Mohamed Njeim (Rabat)
The book of the famous critic Louis Thyssen, published in its original text entitled “Critical Theory Today”, in its Arabic translation by the Moroccan critic and translator Lahcen Hamama, is one of the most important critical books for every researcher and interested in literary criticism. In the context of the monetary movement witnessed by the Arab world since the second half of the twentieth century, and the accompanying liberation movements, and socio-economic and political transformations, it was necessary to open up to contemporary monetary theories. This openness that sought to approach literary texts according to a sober critical conception to enable the researcher and critic to possess a theoretical awareness that finds its source in the humanities, from linguistics, sociology, anthropology, and psychology. This is because creativity is not only an expansion of the language or creativity in it, but it is also intrinsically linked to the culture that produced it, as seen by many of the theories included in this book.
And since the literary text is like that, it was necessary to look at it according to a systematic conception based on a clear vision that guides the researcher and critic during their reading without falling into an impressionistic reading that may bear the unbearable creative text. The creator does not come from a free vision, but is the conscience of his time and society, with all its contradictions and conflicts. Thus, the literary text mimics its reality, and may not reflect it directly, and does not exist in isolation from the societal changes that created it.
This book, according to its translator, seeks to help the reader change his perspective in questioning the literary text, and to provide him with important entrances for a productive, thorough reading that does not confine the text to a single critical theory, as Thyssen insists at the end of the book, but rather the reader can approach it from multiple angles according to Concepts shared by two or more critical theories.
And Louis Thyssen, says the translator, seeks to try to cover most of the literary criticism theories to enable readers to have a comprehensive familiarity with them, and to try to apply them to literary texts of all kinds.

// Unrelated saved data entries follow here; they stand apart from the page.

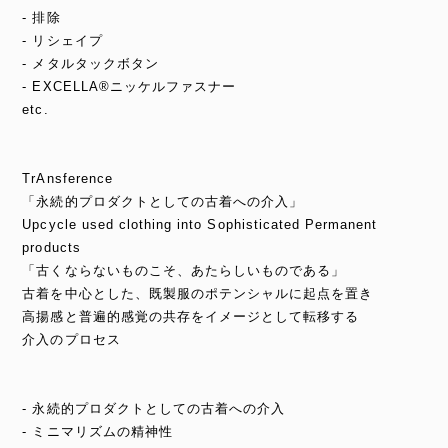
- 排除
- リシェイプ
- メタルタックボタン
- EXCELLA®ニッケルファスナー
etc.
TrAnsference
「永続的プロダクトとしての古着への介入」
Upcycle used clothing into Sophisticated Permanent
products
「古くならないものこそ、あたらしいものである」
古着を中心とした、既製服のポテンシャルに起点を置き
高揚感と普遍的感覚の共存をイメージとして転移する
介入のプロセス
- 永続的プロダクトとしての古着への介入
- ミニマリズムの精神性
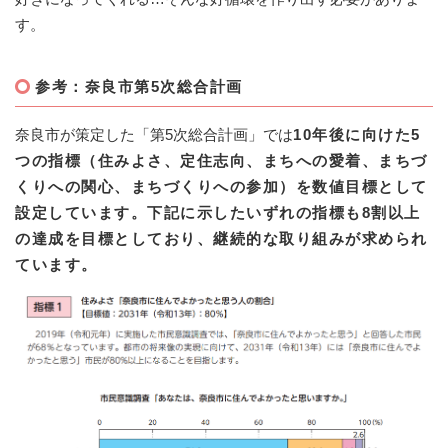
す。
参考：奈良市第5次総合計画
奈良市が策定した「第5次総合計画」では
10年後に向けた5
つの指標（住みよさ、定住志向、まちへの愛着、まちづ
くりへの関心、まちづくりへの参加）を数値目標として
設定しています。下記に示したいずれの指標も8割以上
の達成を目標としており、継続的な取り組みが求められ
ています。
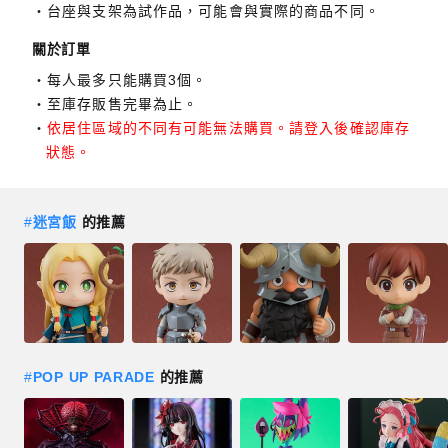
台座與支架為試作品，可能會與實際的商品不同。
關於訂單
每人最多只能購買3個。
至庫存販售完畢為止。
依居住區域的不同有可能無法購買。請登入後確認庫存
狀態。
#
迷宮飯
的推薦
#
POP UP PARADE
的推薦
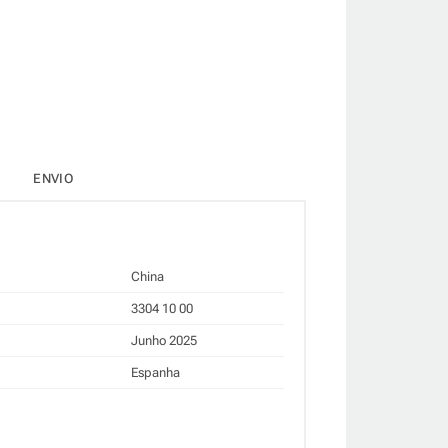
ENVIO
China
3304 10 00
Junho 2025
Espanha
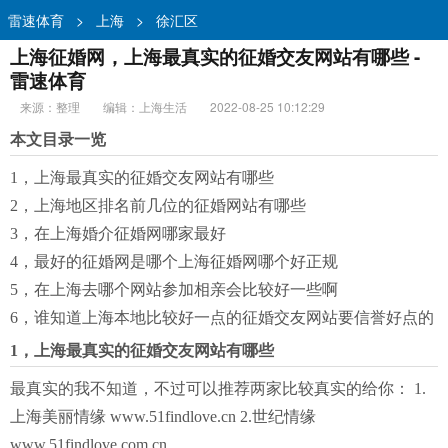
雷速体育
>
上海
>
徐汇区
上海征婚网，上海最真实的征婚交友网站有哪些 -
雷速体育
来源：整理
编辑：上海生活
2022-08-25 10:12:29
本文目录一览
1，上海最真实的征婚交友网站有哪些
2，上海地区排名前几位的征婚网站有哪些
3，在上海婚介征婚网哪家最好
4，最好的征婚网是哪个上海征婚网哪个好正规
5，在上海去哪个网站参加相亲会比较好一些啊
6，谁知道上海本地比较好一点的征婚交友网站要信誉好点的
1，上海最真实的征婚交友网站有哪些
最真实的我不知道，不过可以推荐两家比较真实的给你： 1.
上海美丽情缘 www.51findlove.cn 2.世纪情缘
www.51findlove.com.cn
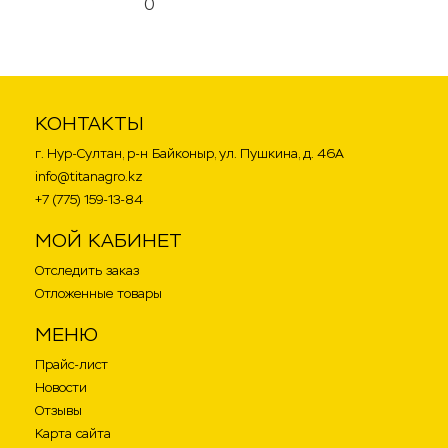
0
КОНТАКТЫ
г. Нур-Султан, р-н Байконыр, ул. Пушкина, д. 46А
info@titanagro.kz
+7 (775) 159-13-84
МОЙ КАБИНЕТ
Отследить заказ
Отложенные товары
МЕНЮ
Прайс-лист
Новости
Отзывы
Карта сайта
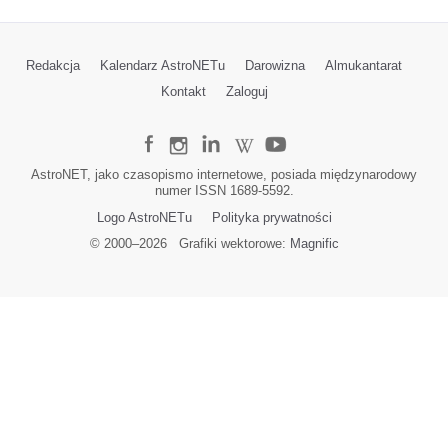
Redakcja
Kalendarz AstroNETu
Darowizna
Almukantarat
Kontakt
Zaloguj
AstroNET, jako czasopismo internetowe, posiada międzynarodowy
numer ISSN 1689-5592.
Logo AstroNETu
Polityka prywatności
© 2000–
2026
Grafiki wektorowe:
Magnific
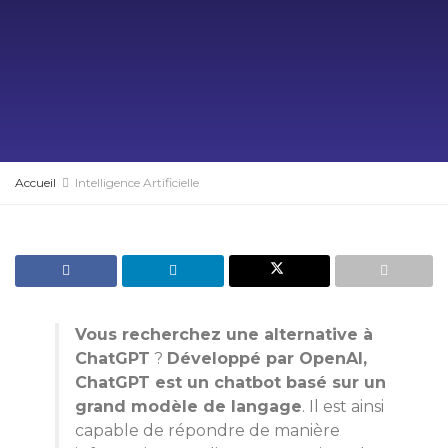
Accueil
Intelligence Artificielle
Vous recherchez une alternative à
ChatGPT
?
Développé par OpenAI,
ChatGPT est un chatbot basé sur un
grand modèle de langage
. Il est ainsi
capable de répondre de manière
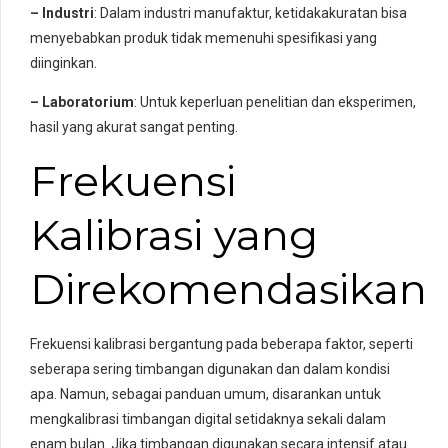
– Industri
: Dalam industri manufaktur, ketidakakuratan bisa
menyebabkan produk tidak memenuhi spesifikasi yang
diinginkan.
– Laboratorium
: Untuk keperluan penelitian dan eksperimen,
hasil yang akurat sangat penting.
Frekuensi
Kalibrasi yang
Direkomendasikan
Frekuensi kalibrasi bergantung pada beberapa faktor, seperti
seberapa sering timbangan digunakan dan dalam kondisi
apa. Namun, sebagai panduan umum, disarankan untuk
mengkalibrasi timbangan digital setidaknya sekali dalam
enam bulan. Jika timbangan digunakan secara intensif atau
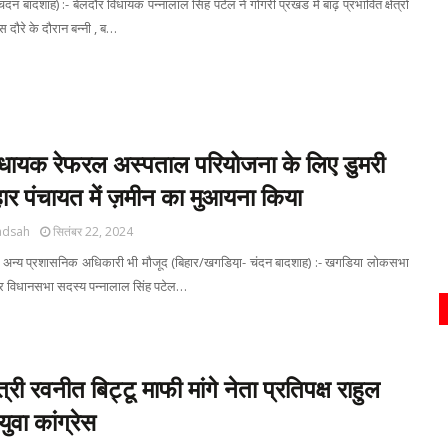
ंदन बादशाह) :- बेलदौर विधायक पन्नालाल सिंह पटेल ने गोगरी प्रखंड में बाढ़ प्रभावित क्षेत्रों
 दौरे के दौरान बन्नी , ब…
िधायक रेफरल अस्पताल परियोजना के लिए डुमरी
ार पंचायत में ज़मीन का मुआयना किया
adsah
सितंबर 22, 2024
अन्य प्रशासनिक अधिकारी भी मौजूद (बिहार/खगडिया़- चंदन बादशाह) :- खगडिया लोकसभा
ेलदौर विधानसभा सदस्य पन्नालाल सिंह पटेल…
ंत्री रवनीत बिट्टू माफी मांगे नेता प्रतिपक्ष राहुल
 युवा कांग्रेस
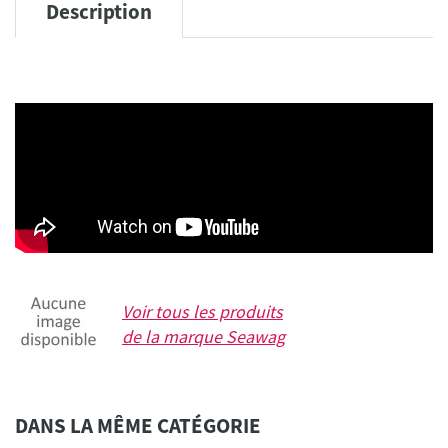
Description
Voir tous les produits
de la marque
Seawag
DANS LA MÊME CATÉGORIE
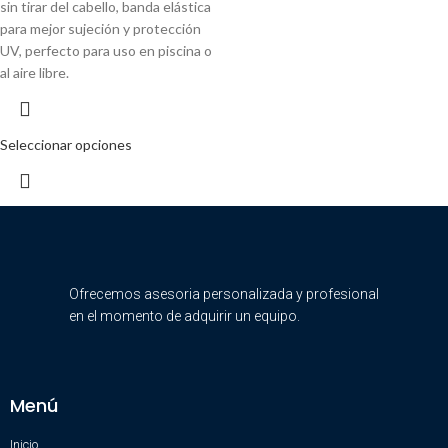
sin tirar del cabello, banda elástica
para mejor sujeción y protección
UV, perfecto para uso en piscina o
al aire libre.
Seleccionar opciones
Ofrecemos asesoria personalizada y profesional
en el momento de adquirir un equipo.
Menú
Inicio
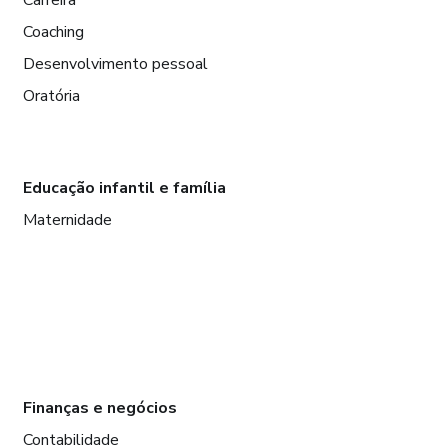
Carreira
Coaching
Desenvolvimento pessoal
Oratória
Educação infantil e família
Maternidade
Finanças e negócios
Contabilidade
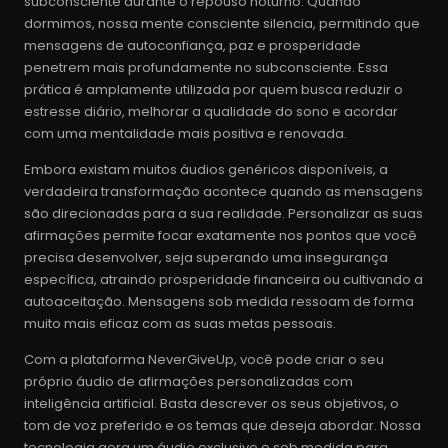
subconsciente durante o repouso noturno. Quando
dormimos, nossa mente consciente silencia, permitindo que
mensagens de autoconfiança, paz e prosperidade
penetrem mais profundamente no subconsciente. Essa
prática é amplamente utilizada por quem busca reduzir o
estresse diário, melhorar a qualidade do sono e acordar
com uma mentalidade mais positiva e renovada.
Embora existam muitos áudios genéricos disponíveis, a
verdadeira transformação acontece quando as mensagens
são direcionadas para a sua realidade. Personalizar as suas
afirmações permite focar exatamente nos pontos que você
precisa desenvolver, seja superando uma insegurança
específica, atraindo prosperidade financeira ou cultivando a
autoaceitação. Mensagens sob medida ressoam de forma
muito mais eficaz com as suas metas pessoais.
Com a plataforma NeverGiveUp, você pode criar o seu
próprio áudio de afirmações personalizadas com
inteligência artificial. Basta descrever os seus objetivos, o
tom de voz preferido e os temas que deseja abordar. Nossa
tecnologia gera um áudio exclusivo e sob medida para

Perhaps the distinguishing feature of this book is that it appends each theory with a set of questions that the reader must ask and apply to the literary text in order to come up with a reading that responds to the requirements of each theory and its conceptual apparatus. However, some of these critical theories are not only of a purely literary nature pertaining to the literary text, but some of them arose in a soil rife with political conflicts such as feminist criticism, African American criticism, and postcolonial criticism, as the critic points out. Therefore, it overlaps in these theories literary, political / ideological, philosophical. This means that overlap has become a feature of most literary criticism theories, with the fact that the gap between knowledge has been bridged. Perhaps this is the spirit of our times.